Last week, we observed unusual dynamics in the market: gold, which has been a fairly consistently expensive asset lately, began to decline in price, while Bitcoin, on the contrary, rose in price. This turned out to be an interesting turn, and many began discussing the implications this could have for the cryptocurrency and traditional asset markets.

Gold is traditionally seen as a "quiet corner" for investors during periods of economic instability. However, after President Trump announced new tariffs in early April, the price of gold rose sharply, reaching a record of $3,500 per ounce on April 21. At that time, Bitcoin was trading at around $87,000, which was not far from its all-time high, but 20% lower than in January of the same year.

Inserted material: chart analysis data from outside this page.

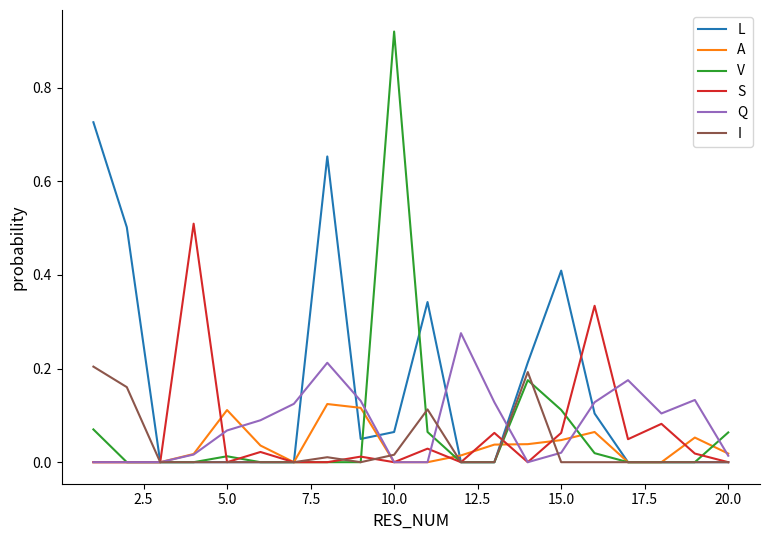

List the series in order of their peak value, lowest first.

A, I, Q, S, L, V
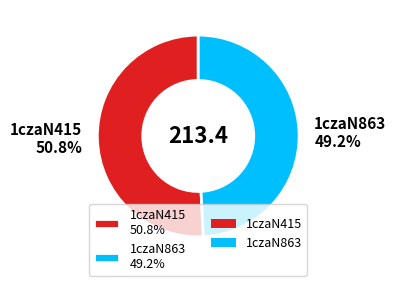

To the nearest percent, what portion does 1czaN415 represent?

51%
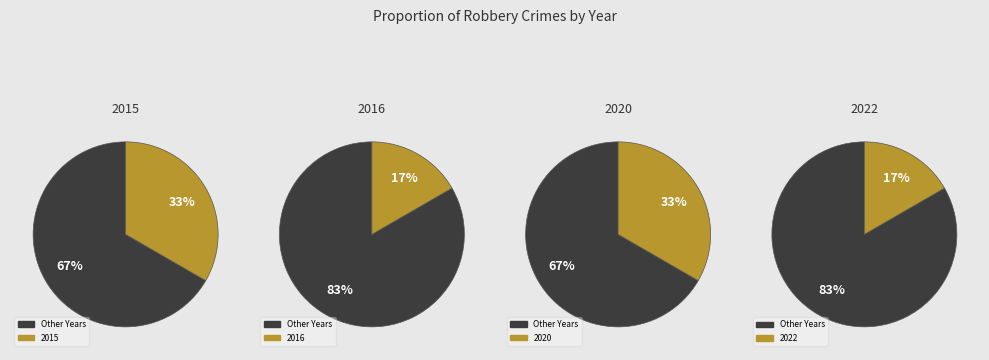

Which has a higher value, 2020 or 2016?

2020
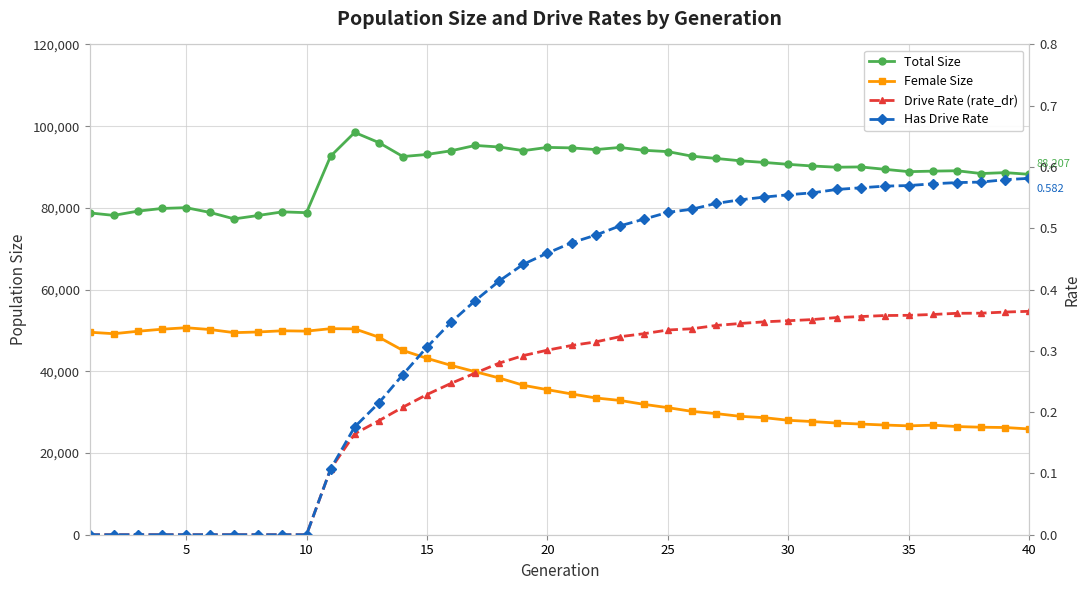

Which series has the largest total across all categories?

Total Size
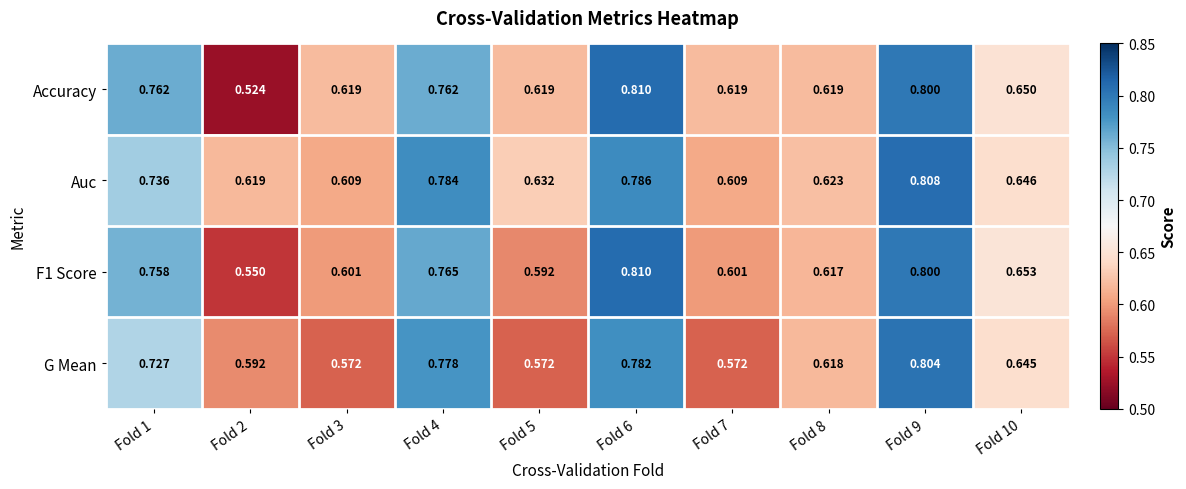

Which series has the largest range (max minus min)?

Accuracy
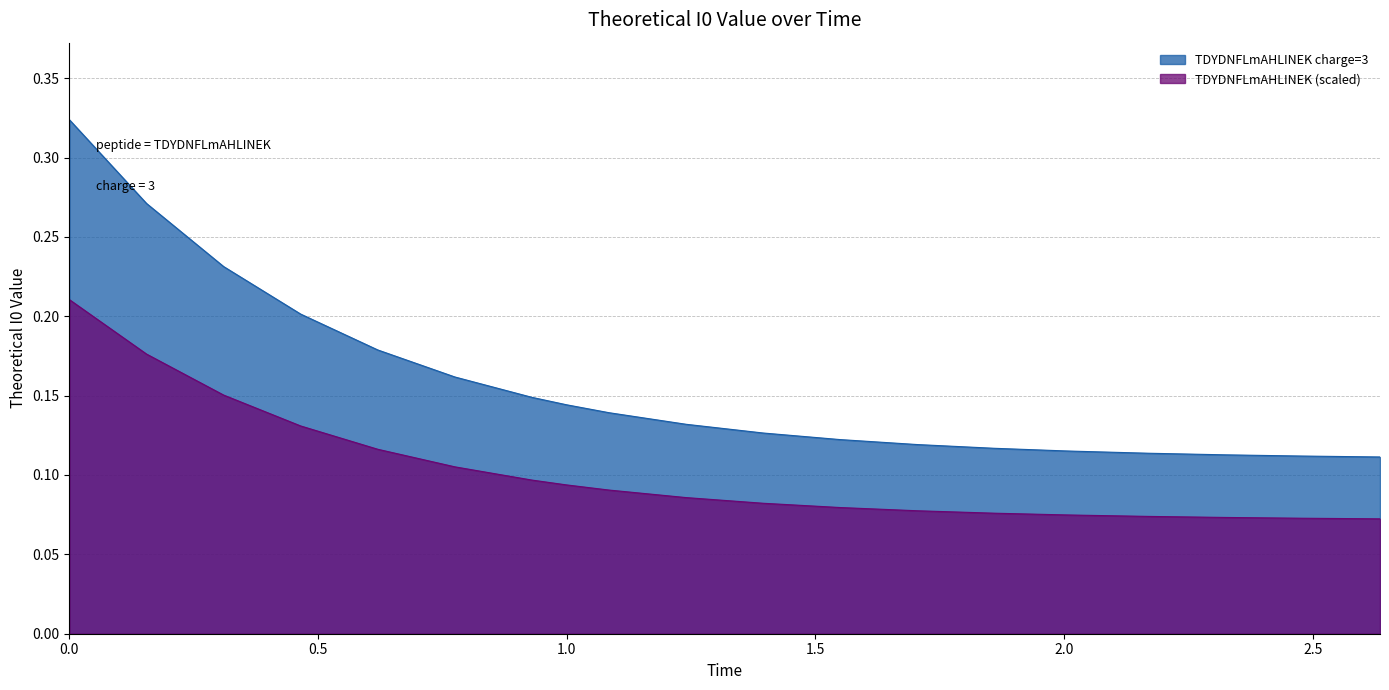

Which series has the widest spread of values?

TDYDNFLmAHLINEK charge=3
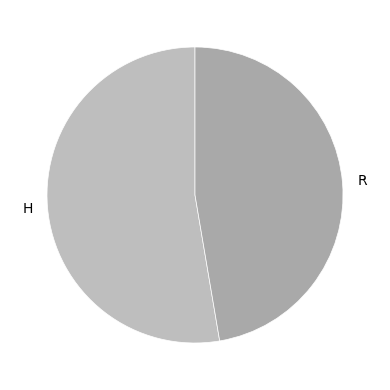

Rank the categories by value from lowest to highest.

R, H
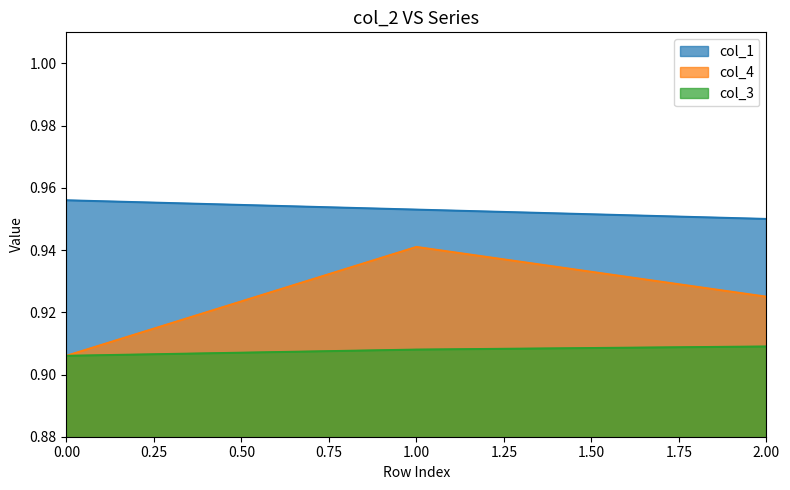

List the series in order of their peak value, lowest first.

col_3, col_4, col_1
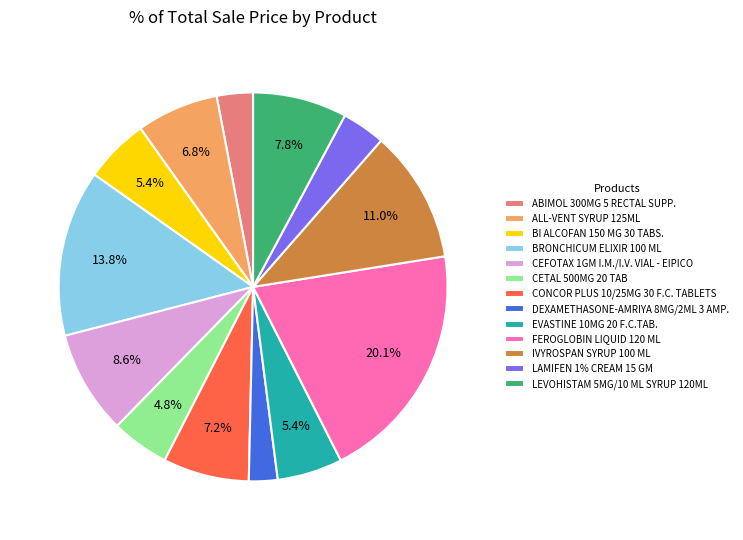

What percentage do CETAL 500MG 20 TAB and BI ALCOFAN 150 MG 30 TABS. together represent?

10.2%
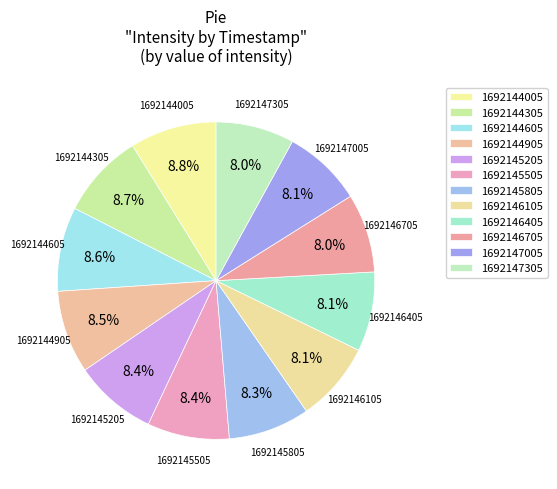

Does any single category account for the majority?

No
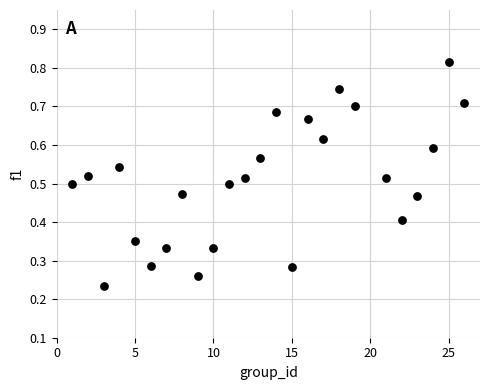

What is the range of X values (max minus min)?

25.0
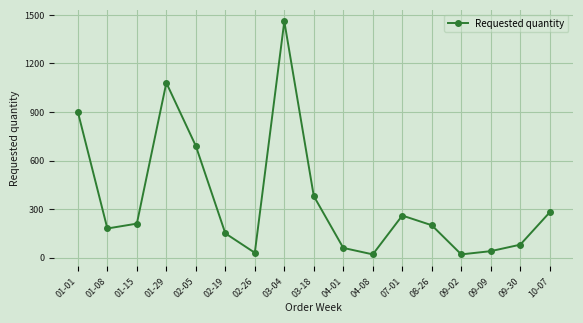

What is the value of the 2nd point from the left?

180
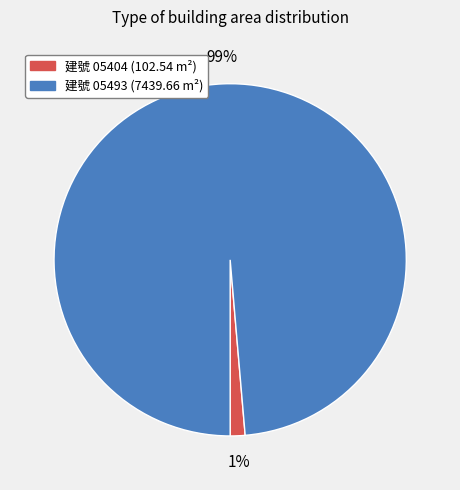

To the nearest percent, what is the average slice percentage?

50%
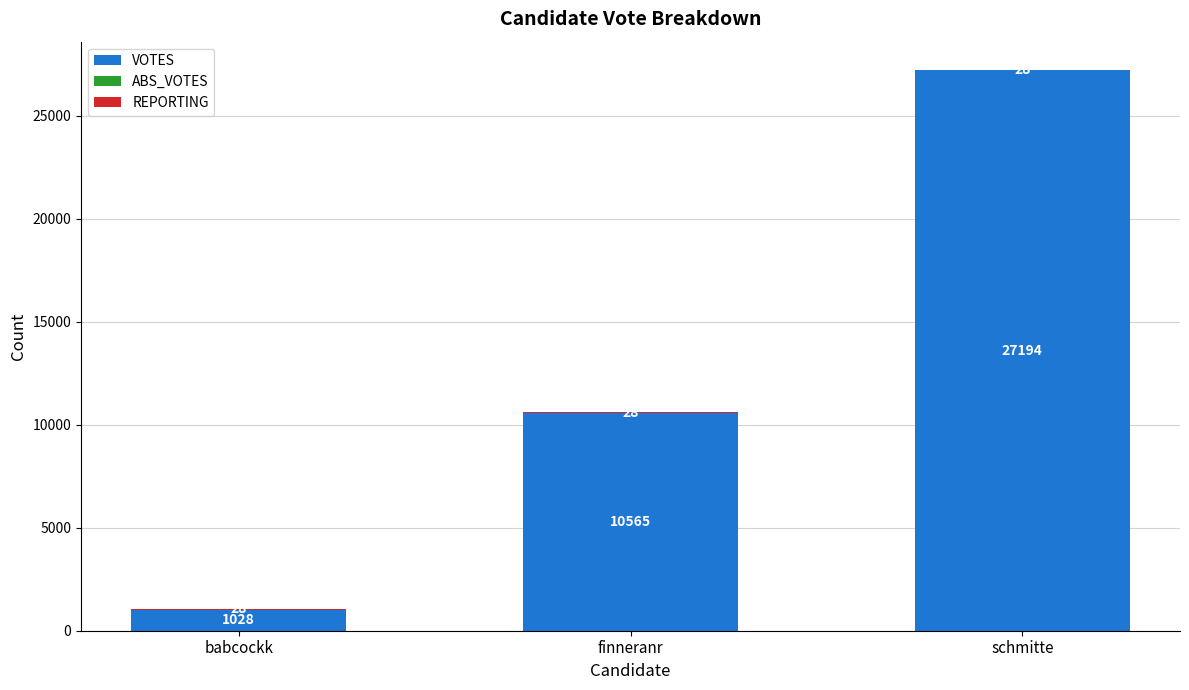

What is the maximum value for VOTES?

27194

However, gold has started to get cheaper in recent weeks, dropping 10% to just over $3,200 per ounce. While Bitcoin, on the contrary, strengthened and reached a two-month high of $ 97,000, an increase of about 10%.

Jeff Kendrick from Standard Chartered Bank noted an interesting trend. He is confident that Bitcoin can serve as a more reliable asset than gold, especially in the context of the redistribution of capital outside the United States. His analysis also suggests that in recent weeks there has been a significant increase in investment in Bitcoin ETFs, overtaking gold in popularity. Kendrick noted that such large capital flows into cryptocurrency were last seen on the eve of the US presidential election. And as we remember, Bitcoin showed impressive growth after that, exceeding 40% within two months.

So, perhaps the situation in the gold and cryptocurrency markets may be related. If gold continues to decline, this could be good news for Bitcoin, which seems to be becoming an increasingly attractive alternative for investors looking for assets with high growth potential.

I wonder if this trend will continue, and can we expect further growth of Bitcoin against the background of falling gold?